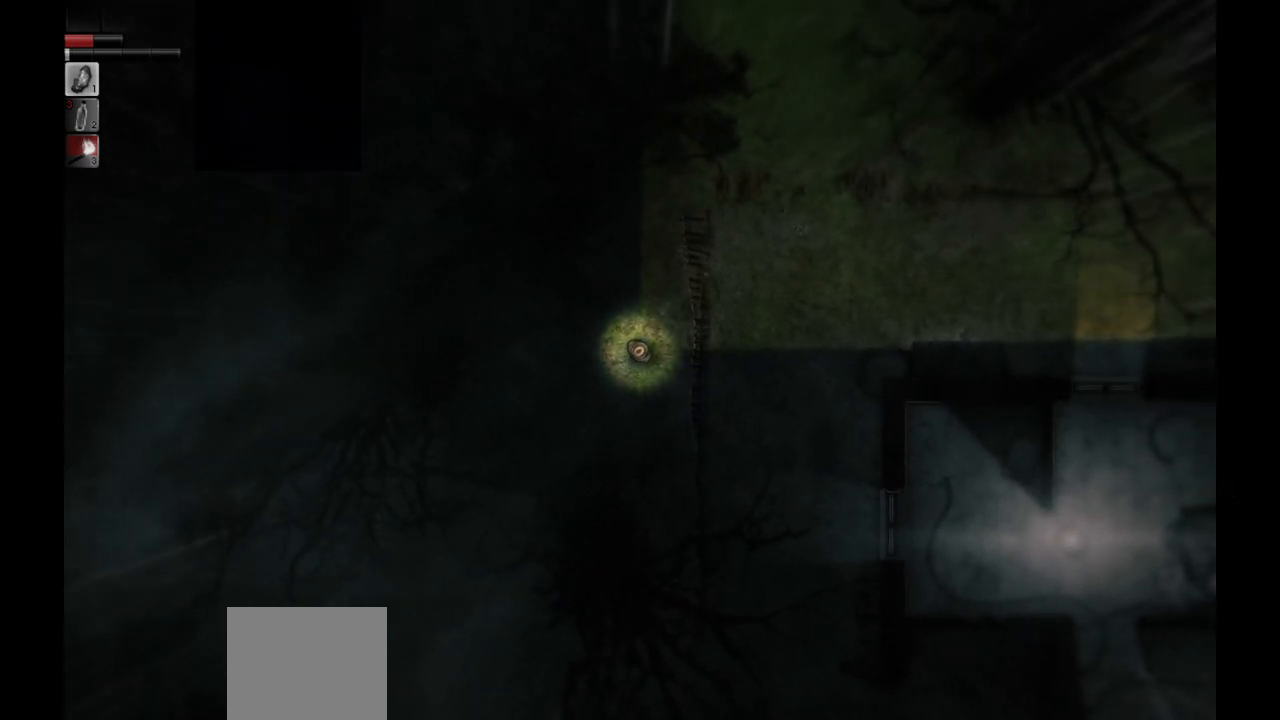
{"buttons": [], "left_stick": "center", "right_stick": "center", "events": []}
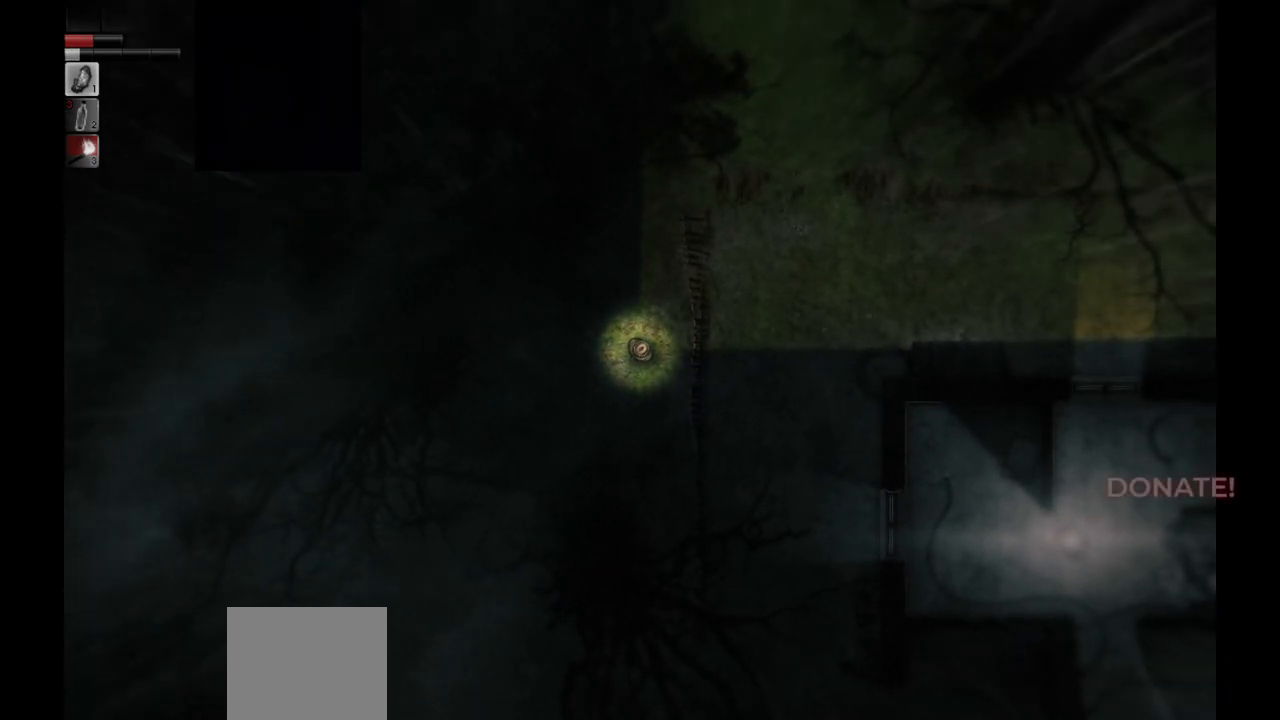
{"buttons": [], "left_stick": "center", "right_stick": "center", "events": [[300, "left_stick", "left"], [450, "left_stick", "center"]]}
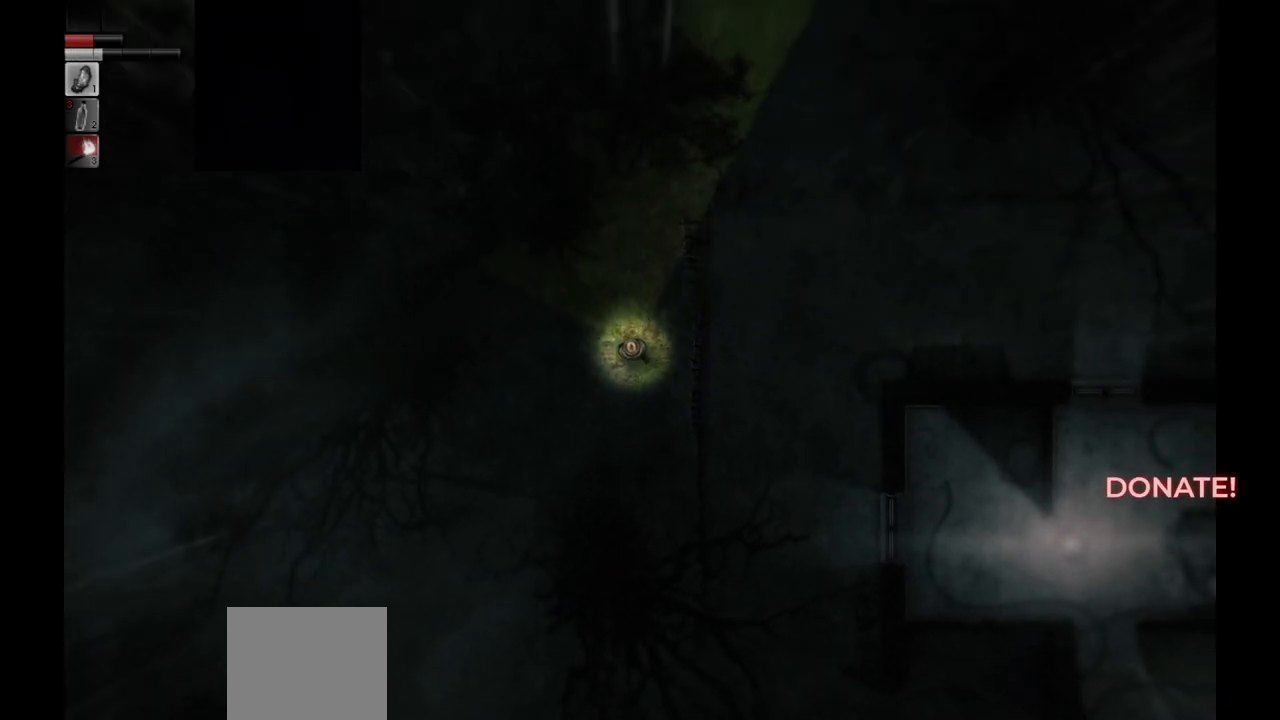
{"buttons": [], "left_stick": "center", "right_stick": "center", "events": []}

★ ★ ★ ★ ★ ★ ★

# WORK ITEM
Give the listing again exactly, minus its images.

# SOLUTION TO THIS EXERCISE
{"buttons": [], "left_stick": "center", "right_stick": "center", "events": []}
{"buttons": [], "left_stick": "center", "right_stick": "center", "events": [[300, "left_stick", "left"], [450, "left_stick", "center"]]}
{"buttons": [], "left_stick": "center", "right_stick": "center", "events": []}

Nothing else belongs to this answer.